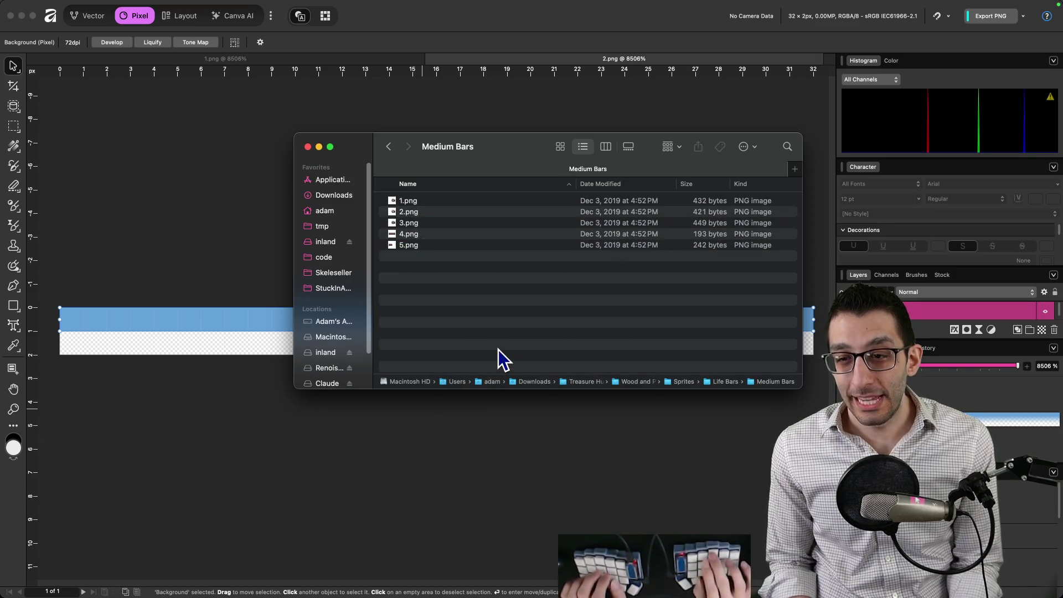
key(super+Up)
Step: Preview the Small Bars PNGs 1.png–5.png, then go back up to the Sprites folder
key(Down)
key(super+Up)
key(super+Down)
key(Down)
key(Down)
key(Down)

* * * *

**WHAT THE TASK ASKS**
Every line above should be retyped exactly; the pictures do not belong in the copy.

**TASK RESULT**
key(super+Up)
Step: Preview the Small Bars PNGs 1.png–5.png, then go back up to the Sprites folder
key(Down)
key(super+Up)
key(super+Down)
key(Down)
key(Down)
key(Down)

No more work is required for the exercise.